Flash flood warnings were issued for Howard County and Baltimore City on Tuesday, with storms dropping a quick few inches of rain. (Kenneth K. Lam / Baltimore Sun)

Shantay Allen was going home after visiting a friend in East Baltimore when she drove through an underpass that was filling with water. The car in front of her stalled, then water began seeping into Allen's car.

Allen said she had to think quickly to get out of the car, climb on top and begin livestreaming on Facebook as her car became submerged in a mix of water and raw sewage. She was later rescued by a Baltimore Fire Department dive team.


The incident happened as quick downpours caused flash floods across the Baltimore region Tuesday afternoon. Downpours dumped between 1 and 3 inches of rain on parts of the Baltimore region, including Ellicott City, on Tuesday, prompting the National Weather Service to issue flash flood warnings.

They urged drivers to avoid flooded roads. Most flooding deaths occur when people become trapped in vehicles.

Allen, 27, said she later heard the underpass, on Erdman Avenue near North Point Road, is prone to flooding. But the Park Heights resident wasn't familiar with the area.

When water began entering her car, she said, it caused the car's electrical system to fail, leaving her unable to open her power windows. Allen had heard that drivers caught in floods should use their headrests to break the windows, but she wasn't able to do that in her Infiniti G35.

Finally, she escaped through the sunroof. She said she tried to call 911 but got a busy signal. Her phone dying, Allen said she went on Facebook Live to notify many people at once that she needed them to call 911. She said she also wanted to record for insurance purposes.

"You could tell it was sewage," she said. "That was the entire reason why I didn't jump in that water and try to walk out."

After she was rescued, Allen said, she went to the hospital to get medication to prevent bacterial infections from any contact she may have had with the sewage. And Allen said she did not have comprehensive insurance on her car to cover the cost of replacing it.
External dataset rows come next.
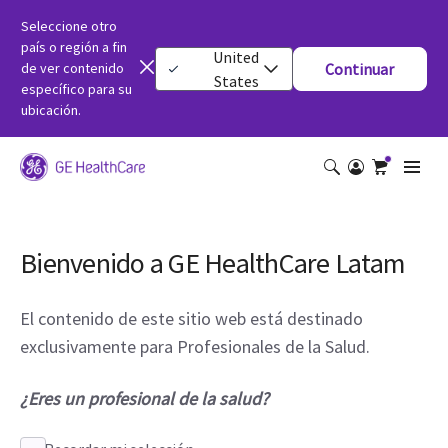
Seleccione otro
país o región a fin
United
de ver contenido
Continuar
States
específico para su
ubicación.
Bienvenido a GE HealthCare Latam
El contenido de este sitio web está destinado
exclusivamente para Profesionales de la Salud.
¿Eres un profesional de la salud?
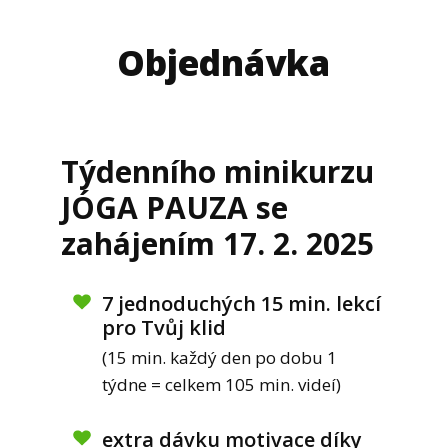
Objednávka
Týdenního minikurzu
JÓGA PAUZA se
zahájením 17. 2. 2025
7 jednoduchých 15 min. lekcí
pro Tvůj klid
(15 min. každý den po dobu 1
týdne = celkem 105 min. videí)
extra dávku motivace díky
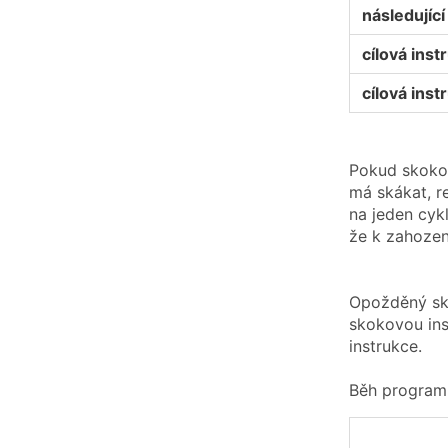
následující 
cílová inst
cílová inst
Pokud skokov
má skákat, r
na jeden cykl
že k zahozen
Opožděný sk
skokovou inst
instrukce.
Běh programu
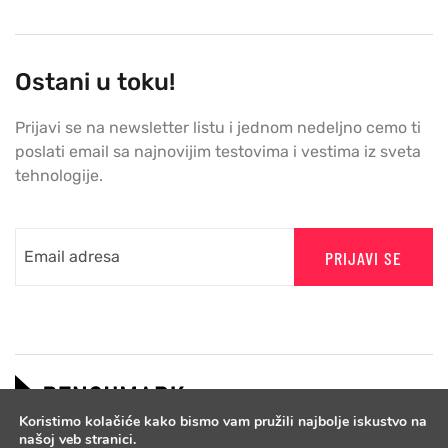
Ostani u toku!
Prijavi se na newsletter listu i jednom nedeljno cemo ti
poslati email sa najnovijim testovima i vestima iz sveta
tehnologije.
PRIJAVI SE
Koristimo kolačiće kako bismo vam pružili najbolje iskustvo na
našoj veb stranici.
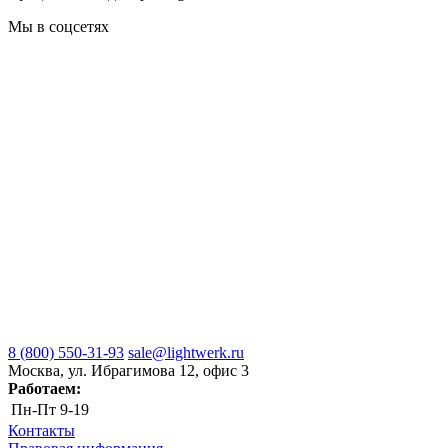
Мы в соцсетях
8 (800) 550-31-93
sale@lightwerk.ru
Москва, ул. Ибрагимова 12, офис 3
Работаем:
Пн-Пт
9-19
Контакты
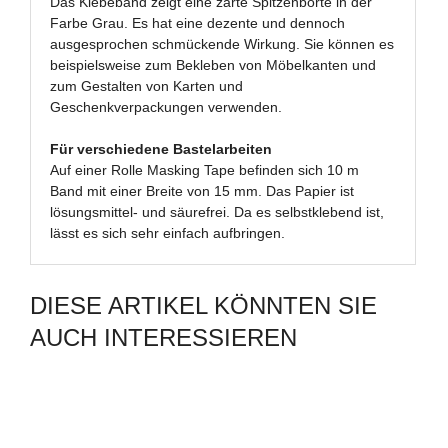
Das Klebeband zeigt eine zarte Spitzenborte in der
Farbe Grau. Es hat eine dezente und dennoch
ausgesprochen schmückende Wirkung. Sie können es
beispielsweise zum Bekleben von Möbelkanten und
zum Gestalten von Karten und
Geschenkverpackungen verwenden.
Für verschiedene Bastelarbeiten
Auf einer Rolle Masking Tape befinden sich 10 m
Band mit einer Breite von 15 mm. Das Papier ist
lösungsmittel- und säurefrei. Da es selbstklebend ist,
lässt es sich sehr einfach aufbringen.
DIESE ARTIKEL KÖNNTEN SIE
AUCH INTERESSIEREN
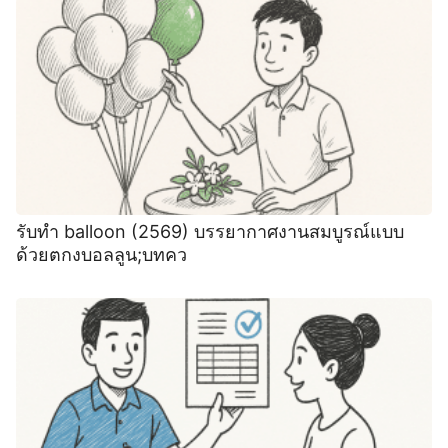
รับทำ balloon (2569) บรรยากาศงานสมบูรณ์แบบ
ด้วยตกงบอลลูน;บทคว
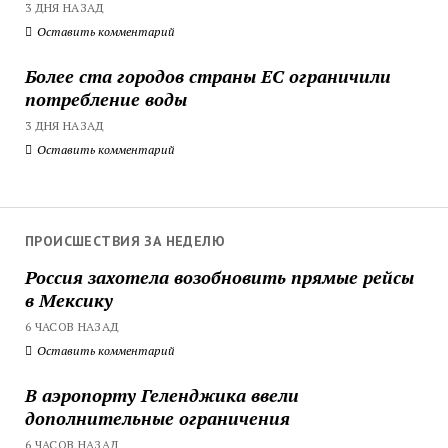
3 ДНЯ НАЗАД
Оставить комментарий
Более ста городов страны ЕС ограничили
потребление воды
3 ДНЯ НАЗАД
Оставить комментарий
ПРОИСШЕСТВИЯ ЗА НЕДЕЛЮ
Россия захотела возобновить прямые рейсы
в Мексику
6 ЧАСОВ НАЗАД
Оставить комментарий
В аэропорту Геленджика ввели
дополнительные ограничения
6 ЧАСОВ НАЗАД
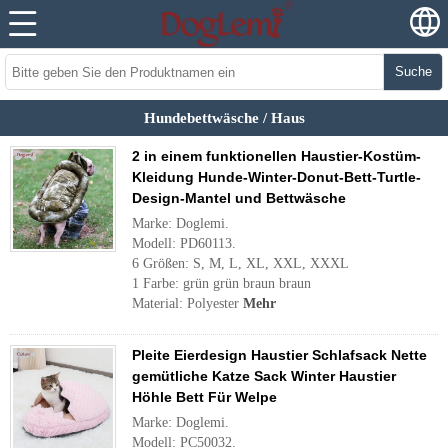
Suche
Hundebettwäsche / Haus
2 in einem funktionellen Haustier-Kostüm-
Kleidung Hunde-Winter-Donut-Bett-Turtle-
Design-Mantel und Bettwäsche
Marke: Doglemi.
Modell: PD60113.
6 Größen: S, M, L, XL, XXL, XXXL
1 Farbe: grün grün braun braun
Material: Polyester
Mehr
Pleite Eierdesign Haustier Schlafsack Nette
gemütliche Katze Sack Winter Haustier
Höhle Bett Für Welpe
Marke: Doglemi.
Modell: PC50032.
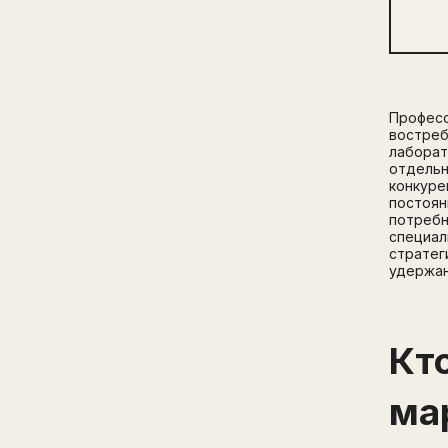
Професс
востреб
лаборат
отдельн
конкуре
постоян
потребн
специал
стратег
удержан
Кт
ма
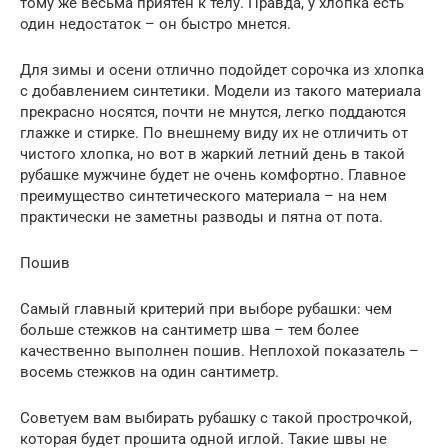
тому же весьма приятен к телу. Правда, у хлопка есть
один недостаток – он быстро мнется.
Для зимы и осени отлично подойдет сорочка из хлопка
с добавлением синтетики. Модели из такого материала
прекрасно носятся, почти не мнутся, легко поддаются
глажке и стирке. По внешнему виду их не отличить от
чистого хлопка, но вот в жаркий летний день в такой
рубашке мужчине будет не очень комфортно. Главное
преимущество синтетического материала – на нем
практически не заметны разводы и пятна от пота.
Пошив
Самый главный критерий при выборе рубашки: чем
больше стежков на сантиметр шва – тем более
качественно выполнен пошив. Неплохой показатель –
восемь стежков на один сантиметр.
Советуем вам выбирать рубашку с такой прострочкой,
которая будет прошита одной иглой. Такие швы не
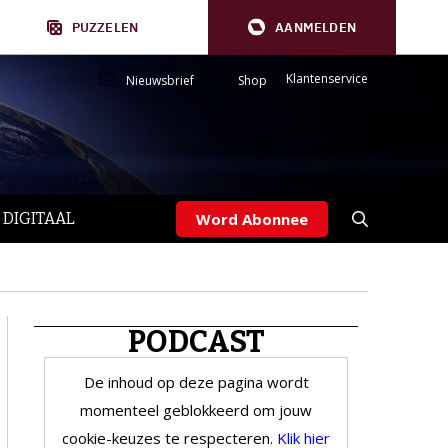
PUZZELEN
AANMELDEN
Klantenservice
Nieuwsbrief
Shop
 DIGITAAL
Word Abonnee
PODCAST
De inhoud op deze pagina wordt
momenteel geblokkeerd om jouw
cookie-keuzes te respecteren.
Klik hier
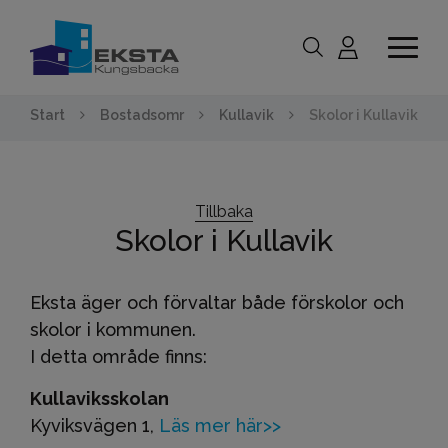
Start
Bostadsomr
Kullavik
Skolor i Kullavik
Tillbaka
Skolor i Kullavik
Eksta äger och förvaltar både förskolor och
skolor i kommunen.
I detta område finns:
Kullaviksskolan
Kyviksvägen 1,
Läs mer här>>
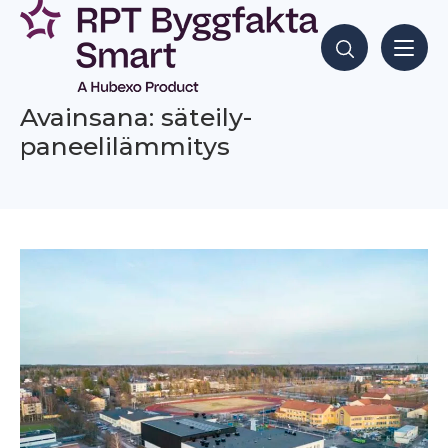
Siirry
sisältöön
Hae sisältöjä
Avainsana: säteily­
paneelilämmitys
"The pain comes from the loss that I took today," she said, referring to her car and its belongings. "I wasn't prepared for that."

Fire Department spokeswoman Blair Skinner said the incident happened around 1:48 p.m. and nearly 5 feet of water filled the underpass. Two other cars also stalled on West Patapsco Avenue and Potee Street, Skinner said.

The weather service reported high water flooding roads around the region: Near the 3200 block of Edmondson Avenue in Oella in western Baltimore County; in Baltimore City and eastern Baltimore County along the North Point Boulevard corridor; and around Harford County, in the Bel Air, Bynum and Hickory areas.

National Weather Service meteorologist Dan Hofmann said up to three inches of rain fell on parts of Harford County amid the torrent of rain Tuesday afternoon. He said the rain toppled some trees and lightning strikes sparked a few fires in Harford.

The heavy rain comes after a wet past month for the region, meaning the ground is saturated. More than 2.5 inches of rain has fallen at Baltimore-Washington International Thurgood Marshall Airport so far this month, and nearly 4 inches fell in late July.

The rainfall has tested the recovery in Ellicott City, where two people died in flash flooding just over a year ago, but for the most part recent downpours have avoided that area.